For most offshore-fishing Louisianans, the existence of hard rock banks off their coast is unknown except for the one commonly called the “Midnight Lump.”
Reef fish fishermen, red snapper fishermen, pretty much limit themselves to red snapper and mangrove snappers. For that, they pull up to an offshore oil and gas platform, or if they are real adventurous, an artificial reef made up of toppled platforms, drop their hook and hope for the best.
For them, the rest of Louisiana’s offshore coast is a barren, open-bottom wasteland of sand or mud.
Boy, are they wrong.
Louisiana has hard bottoms, and a surprising amount of it, even it is a bit offshore.

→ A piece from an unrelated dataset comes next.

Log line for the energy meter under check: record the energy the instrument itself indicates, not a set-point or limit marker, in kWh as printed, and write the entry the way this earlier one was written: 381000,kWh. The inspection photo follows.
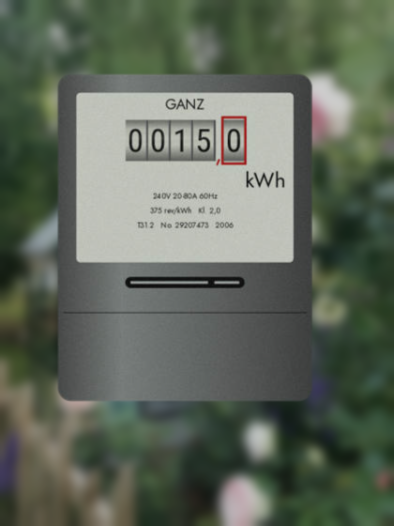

The 220 million tons of sediment delivered to the Gulf by the Mississippi River long ago buried any open hard bottoms. Off of the Texas-Louisiana coast, those sediment deposits are up to 49,000 feet thick.
But those huge, bottom-burying deposits are also the father of Louisiana’s present hard bottom — massive rocky banks that loom up from the Gulf’s floor. The sediments cover a layer of rock salt almost 10,000 feet thick. The weight of the overlying sediments has caused the salt beneath them to flow and push up through weak places in the sediment, forming dome-shaped diapirs, as scientists call them, or banks or “lumps” in fishermen’s terms.
Best known is Sackett Bank, known to fishermen as the “Midnight Lump,” near the Mississippi River delta.
On the far western end of the state, offshore of the Texas/Louisiana border are the East and West Flower Gardens, the highest banks. They come near enough to the surface to be encrusted with true corals.
Offshore banks on the Texas/Louisiana Shelf come in two flavors: midshelf banks and shelf-edge banks. Mid-shelf banks typically rise from depths of 260 feet or less, and are 13 to 164 feet high. Their tops and sides are limestone, claystone and siltstone.
These banks, nearer to shore, are heavily affected by turbid water and sediments, and are less productive of reef fish.
Named midshelf banks include Sonnier Bank, Fishnet Bank, Claypile Bank, 32 Fathom Bank, Coffee Lump, Stetson Bank, Phleger Bank, and 29 Fathom Bank.
Shelf-edge banks are the big-boys of offshore structure in the Gulf of Mexico. They rise from deep waters (often 600 feet deep) near the edge of the continental shelf. Like midshelf banks, they are capped by carbonate rocks.
Ninety-five species of reef fish, plus many other fish, have been observed on shelf-edge banks.
Shelf-edge banks include Ewing Bank (Pellegrin’s wonderland), East Flower Garden Bank, West Flower Garden Bank, Sackett Bank, Geyer Bank, Rankin Bank, Elvers Bank, MacNeil Bank, Appelbaum Bank, Bright Bank, McGrail Bank, Alderdice Bank, Rezak Bank, Sidner Bank, Jakkula Bank, Bouma Bank, Parker Bank, Diaphus Bank, and Sweet Bank.
More than 130 of these flat-topped, steep-sided, mountain-shaped banks are found along the Louisiana-Texas coast. Pellegrin recommends using Google Earth to locate the banks and to become familiar with their outlines.